Dataset entries:
** start **

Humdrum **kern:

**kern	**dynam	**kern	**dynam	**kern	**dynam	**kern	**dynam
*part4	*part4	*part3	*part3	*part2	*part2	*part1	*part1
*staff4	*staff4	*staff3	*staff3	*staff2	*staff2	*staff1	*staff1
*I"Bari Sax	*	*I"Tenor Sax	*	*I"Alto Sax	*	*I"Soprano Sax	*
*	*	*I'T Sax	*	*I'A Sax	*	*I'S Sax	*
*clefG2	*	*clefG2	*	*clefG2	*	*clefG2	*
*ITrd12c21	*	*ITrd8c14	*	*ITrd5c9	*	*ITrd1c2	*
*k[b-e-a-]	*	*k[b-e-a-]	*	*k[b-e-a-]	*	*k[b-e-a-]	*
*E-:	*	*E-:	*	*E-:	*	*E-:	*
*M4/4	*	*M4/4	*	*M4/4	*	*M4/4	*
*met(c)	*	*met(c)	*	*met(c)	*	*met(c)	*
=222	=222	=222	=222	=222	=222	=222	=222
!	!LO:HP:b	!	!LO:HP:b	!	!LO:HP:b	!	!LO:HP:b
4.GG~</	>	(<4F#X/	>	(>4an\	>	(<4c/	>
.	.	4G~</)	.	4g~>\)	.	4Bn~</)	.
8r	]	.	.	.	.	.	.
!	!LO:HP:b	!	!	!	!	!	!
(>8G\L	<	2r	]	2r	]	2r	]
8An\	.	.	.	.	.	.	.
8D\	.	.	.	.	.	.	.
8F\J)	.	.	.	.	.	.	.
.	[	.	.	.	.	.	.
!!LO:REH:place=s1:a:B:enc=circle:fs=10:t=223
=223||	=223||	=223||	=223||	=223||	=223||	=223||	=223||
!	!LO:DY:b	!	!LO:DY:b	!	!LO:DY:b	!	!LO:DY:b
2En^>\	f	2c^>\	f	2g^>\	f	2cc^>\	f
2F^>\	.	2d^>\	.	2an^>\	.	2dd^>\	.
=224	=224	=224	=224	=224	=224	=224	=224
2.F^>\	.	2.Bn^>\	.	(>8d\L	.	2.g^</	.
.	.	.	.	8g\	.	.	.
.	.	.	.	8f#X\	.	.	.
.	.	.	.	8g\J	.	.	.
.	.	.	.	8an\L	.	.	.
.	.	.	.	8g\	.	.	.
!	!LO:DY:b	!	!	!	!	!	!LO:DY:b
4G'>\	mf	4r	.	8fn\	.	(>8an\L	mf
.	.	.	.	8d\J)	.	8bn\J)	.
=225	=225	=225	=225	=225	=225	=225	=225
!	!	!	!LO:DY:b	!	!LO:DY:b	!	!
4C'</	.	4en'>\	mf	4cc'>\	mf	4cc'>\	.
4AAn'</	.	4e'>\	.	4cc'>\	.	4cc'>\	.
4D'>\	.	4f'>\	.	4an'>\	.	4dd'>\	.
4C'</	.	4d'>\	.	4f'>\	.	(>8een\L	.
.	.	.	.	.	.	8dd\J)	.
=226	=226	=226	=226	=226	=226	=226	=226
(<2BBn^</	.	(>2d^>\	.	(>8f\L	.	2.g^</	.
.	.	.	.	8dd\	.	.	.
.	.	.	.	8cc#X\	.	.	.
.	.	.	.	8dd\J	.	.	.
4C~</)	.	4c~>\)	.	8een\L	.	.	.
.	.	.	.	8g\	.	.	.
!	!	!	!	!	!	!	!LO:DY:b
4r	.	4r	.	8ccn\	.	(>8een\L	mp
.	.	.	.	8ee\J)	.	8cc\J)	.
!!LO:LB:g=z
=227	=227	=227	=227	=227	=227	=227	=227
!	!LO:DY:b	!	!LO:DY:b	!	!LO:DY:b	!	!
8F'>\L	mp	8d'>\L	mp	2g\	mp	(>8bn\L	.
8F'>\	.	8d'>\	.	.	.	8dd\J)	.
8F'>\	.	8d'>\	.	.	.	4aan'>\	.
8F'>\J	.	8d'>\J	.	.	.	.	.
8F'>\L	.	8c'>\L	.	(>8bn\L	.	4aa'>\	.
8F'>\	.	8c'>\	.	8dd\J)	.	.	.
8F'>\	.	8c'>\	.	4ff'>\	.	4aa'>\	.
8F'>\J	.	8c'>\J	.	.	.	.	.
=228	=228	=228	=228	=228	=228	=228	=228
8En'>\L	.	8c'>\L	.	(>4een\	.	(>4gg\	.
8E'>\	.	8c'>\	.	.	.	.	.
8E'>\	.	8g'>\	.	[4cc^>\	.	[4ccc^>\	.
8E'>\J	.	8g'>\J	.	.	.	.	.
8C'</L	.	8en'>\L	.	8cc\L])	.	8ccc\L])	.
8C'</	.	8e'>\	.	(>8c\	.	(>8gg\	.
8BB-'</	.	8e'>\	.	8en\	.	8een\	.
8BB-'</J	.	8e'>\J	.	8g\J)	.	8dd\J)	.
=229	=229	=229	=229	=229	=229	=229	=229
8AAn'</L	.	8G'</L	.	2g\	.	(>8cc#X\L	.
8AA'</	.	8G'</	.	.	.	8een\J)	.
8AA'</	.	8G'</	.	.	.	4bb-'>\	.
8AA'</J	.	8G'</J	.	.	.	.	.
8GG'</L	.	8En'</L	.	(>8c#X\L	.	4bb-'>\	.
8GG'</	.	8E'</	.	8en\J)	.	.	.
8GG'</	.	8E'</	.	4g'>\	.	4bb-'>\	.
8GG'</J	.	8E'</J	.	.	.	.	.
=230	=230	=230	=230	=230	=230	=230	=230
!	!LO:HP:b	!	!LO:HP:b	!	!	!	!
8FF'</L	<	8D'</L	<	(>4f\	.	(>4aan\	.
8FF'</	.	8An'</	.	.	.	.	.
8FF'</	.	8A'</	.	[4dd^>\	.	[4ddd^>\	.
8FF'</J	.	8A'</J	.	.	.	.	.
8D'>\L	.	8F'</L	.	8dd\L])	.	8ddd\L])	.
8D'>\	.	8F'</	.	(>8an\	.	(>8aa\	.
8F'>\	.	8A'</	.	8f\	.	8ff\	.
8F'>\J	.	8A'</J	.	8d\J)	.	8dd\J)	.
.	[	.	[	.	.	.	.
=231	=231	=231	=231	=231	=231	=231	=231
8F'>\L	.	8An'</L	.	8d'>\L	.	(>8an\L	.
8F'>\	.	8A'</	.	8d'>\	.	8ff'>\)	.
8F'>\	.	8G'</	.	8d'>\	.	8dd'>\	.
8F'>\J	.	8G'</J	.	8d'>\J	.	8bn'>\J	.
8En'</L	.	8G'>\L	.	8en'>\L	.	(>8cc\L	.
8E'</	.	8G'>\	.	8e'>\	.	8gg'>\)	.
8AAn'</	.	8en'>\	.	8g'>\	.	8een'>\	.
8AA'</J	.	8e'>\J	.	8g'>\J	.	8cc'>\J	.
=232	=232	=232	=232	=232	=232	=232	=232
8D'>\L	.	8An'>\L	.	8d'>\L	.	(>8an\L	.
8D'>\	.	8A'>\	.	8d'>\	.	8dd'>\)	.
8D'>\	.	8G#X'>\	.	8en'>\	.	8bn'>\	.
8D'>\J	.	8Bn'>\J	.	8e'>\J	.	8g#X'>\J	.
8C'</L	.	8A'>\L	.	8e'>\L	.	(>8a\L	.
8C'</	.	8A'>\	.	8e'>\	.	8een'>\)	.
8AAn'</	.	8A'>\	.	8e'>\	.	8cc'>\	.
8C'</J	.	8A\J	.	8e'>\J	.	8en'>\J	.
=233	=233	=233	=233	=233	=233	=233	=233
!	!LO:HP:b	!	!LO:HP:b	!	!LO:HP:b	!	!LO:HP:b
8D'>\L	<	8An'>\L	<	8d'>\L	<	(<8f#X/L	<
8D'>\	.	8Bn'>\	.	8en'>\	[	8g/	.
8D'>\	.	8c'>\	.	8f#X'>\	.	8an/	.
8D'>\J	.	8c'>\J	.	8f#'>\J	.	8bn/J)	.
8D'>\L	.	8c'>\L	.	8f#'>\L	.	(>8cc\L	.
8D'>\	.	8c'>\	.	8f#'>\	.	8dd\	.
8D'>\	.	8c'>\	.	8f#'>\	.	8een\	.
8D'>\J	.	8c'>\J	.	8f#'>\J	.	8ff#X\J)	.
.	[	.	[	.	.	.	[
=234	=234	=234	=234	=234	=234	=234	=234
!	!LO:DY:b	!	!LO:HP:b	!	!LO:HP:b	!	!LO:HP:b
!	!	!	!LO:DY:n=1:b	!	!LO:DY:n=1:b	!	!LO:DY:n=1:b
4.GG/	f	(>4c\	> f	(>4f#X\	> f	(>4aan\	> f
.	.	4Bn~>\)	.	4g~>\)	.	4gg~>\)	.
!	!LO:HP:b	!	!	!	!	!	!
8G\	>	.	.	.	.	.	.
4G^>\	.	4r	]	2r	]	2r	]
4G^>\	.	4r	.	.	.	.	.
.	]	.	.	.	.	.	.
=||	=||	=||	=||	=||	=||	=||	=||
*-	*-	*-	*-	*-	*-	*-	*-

** end **

■ **AIM**
Pull out each line of the listing above that contains the string "kern".

■ **TASK RESULT**
Humdrum **kern:
**kern	**dynam	**kern	**dynam	**kern	**dynam	**kern	**dynam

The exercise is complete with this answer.